# Wanted - Horseradish



## starlady (Sep 9, 2009)

The lady who made really good prepared horseradish around here passed away a couple of years ago and I guess her kids finally ran out of her stash, because I can't find any to buy anywhere! If you sell HOT horseradish (prepared or whole-root), I'd love to buy some!


----------



## beaglebiz (Aug 5, 2008)

do you want starts, or prepared? I do know you are only supposed to harvest in a month with an "R" in it (cooler months). we have a bed here that is more than 50 years old, but its too late to ship now...plants are at least 3 feet tall +
the horseradish that grows on our place has made grown men cry


----------



## doingitmyself (Jul 30, 2013)

My HR wil be ready next year. I would love to add some of that "grown men crying HR" to my patch!!! I got mine from Southern Illinois HR capitol of the world, it is a bit milder with plenty of character. I have read that the more varied your HR patch is the better it does.


----------



## starlady (Sep 9, 2009)

beaglebiz, I don't think we can grow them very well down here (mild winters and a LOT of rain), so I'm looking for either prepared horseradish or just the harvested roots. Guess I might have to wait for an R month, then.


----------



## cloudhidden (Jul 4, 2014)

I have some harvested roots, cleaned and stored in vinegar. I harvested them this year in an R month. They are not heat sealed, just covered w vinegar and lidded. They need only be ground to make the paste.
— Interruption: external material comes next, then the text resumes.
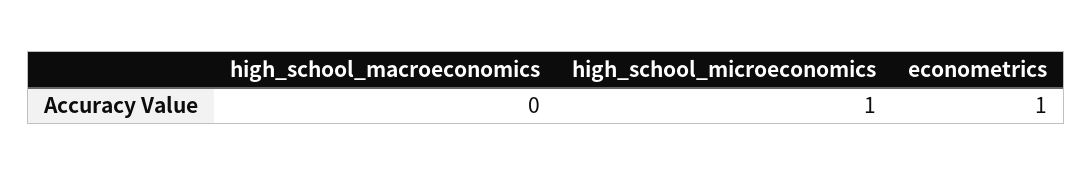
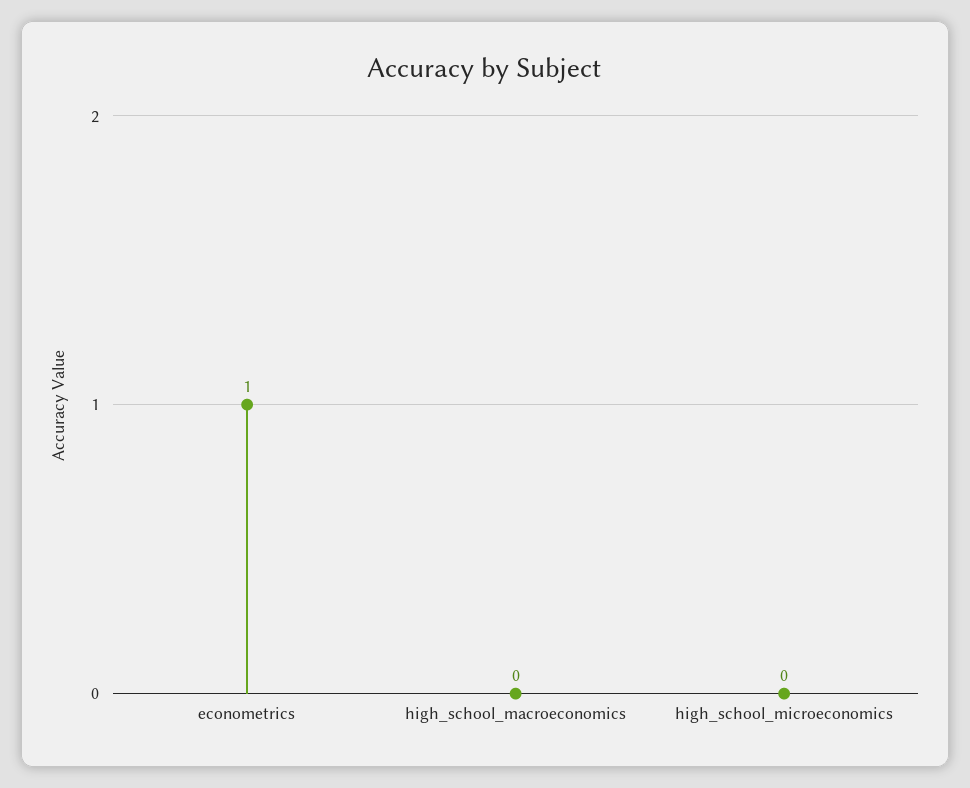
high_school_microeconomics: 1 -> 0

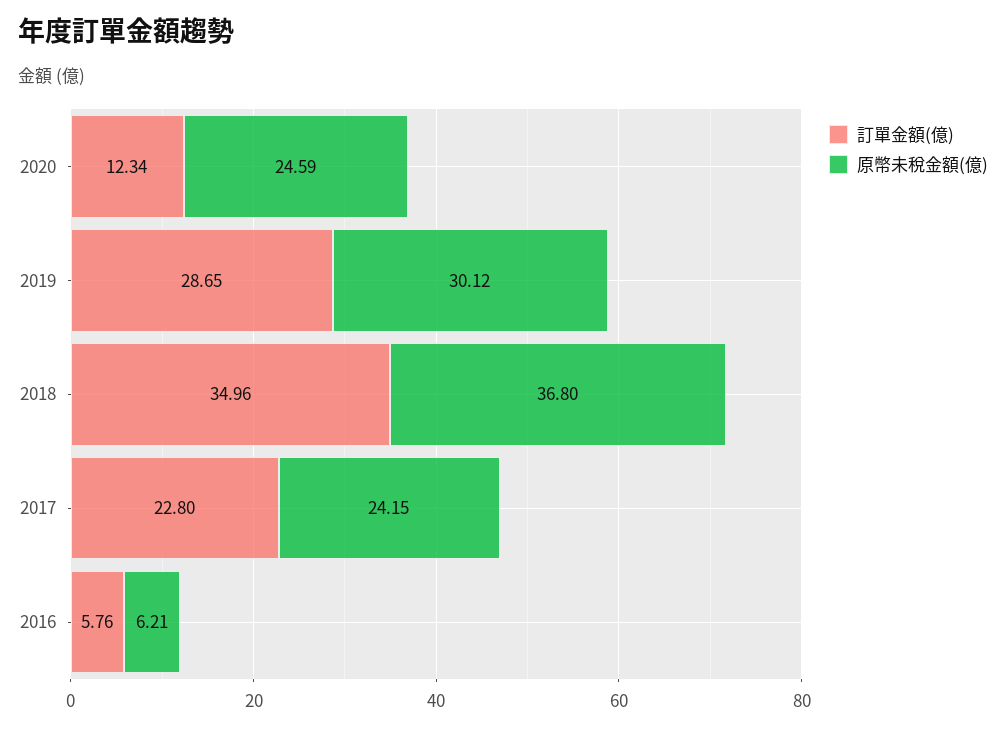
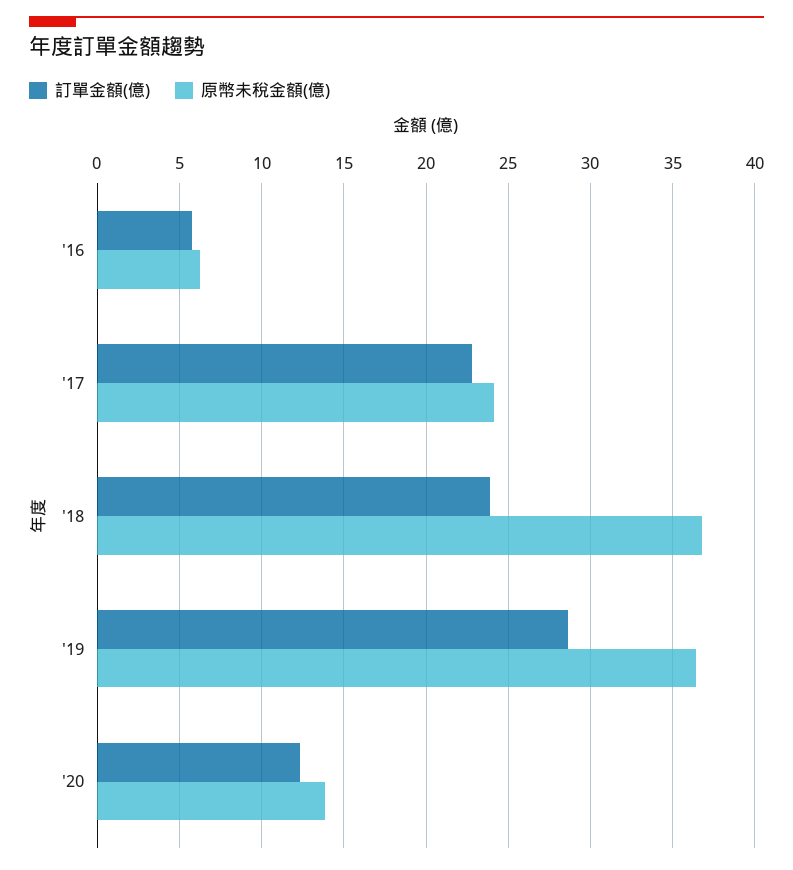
原幣未稅金額(億), 2020: 24.59 -> 14
原幣未稅金額(億), 2019: 30.12 -> 36.5
訂單金額(億), 2018: 34.96 -> 24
I would take barter or cash. How much are you looking for?


----------



## unregistered5595 (Mar 3, 2003)

Just something I noticed. Last time I made horseradish, ground in vinegar and salt, I made 2 pints. (supposedly, the longer you let it sit without putting in the vinegar and salt, the hotter it gets)

I put one in the refrigerator to use and one in the freezer for when we ran out. By the end of the first container (6 months or so) it was not hot, almost nothing for heat and good flavor. The second container came out of the freezer and it had retained it's heat, so good and hot. Neither was killer-hot, but good and hot!

I should have some horseradish to dig this fall, I'm really excited about it.


----------



## Darren (May 10, 2002)

beaglebiz said:


> do you want starts, or prepared? I do know you are only supposed to harvest in a month with an "R" in it (cooler months). we have a bed here that is more than 50 years old, but its too late to ship now...plants are at least 3 feet tall +
> the horseradish that grows on our place has made grown men cry



I'd be interested in starts.


----------



## carbon (Jun 16, 2013)

Darren said:


> I'd be interested in starts.


Me too!


----------



## keztrelle (Jul 20, 2013)

Me three!


----------



## fishhead (Jul 19, 2006)

Feather In The Breeze said:


> Just something I noticed. Last time I made horseradish, ground in vinegar and salt, I made 2 pints. (supposedly, the longer you let it sit without putting in the vinegar and salt, the hotter it gets)
> 
> I put one in the refrigerator to use and one in the freezer for when we ran out. By the end of the first container (6 months or so) it was not hot, almost nothing for heat and good flavor. The second container came out of the freezer and it had retained it's heat, so good and hot. Neither was killer-hot, but good and hot!
> 
> I should have some horseradish to dig this fall, I'm really excited about it.


I thought it only last a month in the refrigerator?


----------



## bigjon (Oct 2, 2013)

sold in stores here-old timers prepared horseradish-and yes it will make u cry!and I grow and make my own.lol


----------



## unregistered5595 (Mar 3, 2003)

fishhead said:


> I thought it only last a month in the refrigerator?


I tend not to throw away horseradish. It still had some good flavor just not as hot as it was originally. To me, it seems like the more air in the container, the more the heat dissipated.

The vinegar and salt keep it from spoiling.


----------



## Bigdog (Sep 20, 2003)

How long and how deep do the roots get? Have thought about growing some for years but never have

thanks bigdog


----------



## littlebitfarm (Mar 21, 2005)

I was taught to store horseradish upside down. The jar sealed better that way and it kept longer.


----------



## starlady (Sep 9, 2009)

cloudhidden - PM sent.


----------



## togg75 (Nov 28, 2008)

beaglebiz said:


> do you want starts, or prepared? I do know you are only supposed to harvest in a month with an "R" in it (cooler months). we have a bed here that is more than 50 years old, but its too late to ship now...plants are at least 3 feet tall +
> the horseradish that grows on our place has made grown men cry


. 



I want some of this horseradish plz. Pm me the details


----------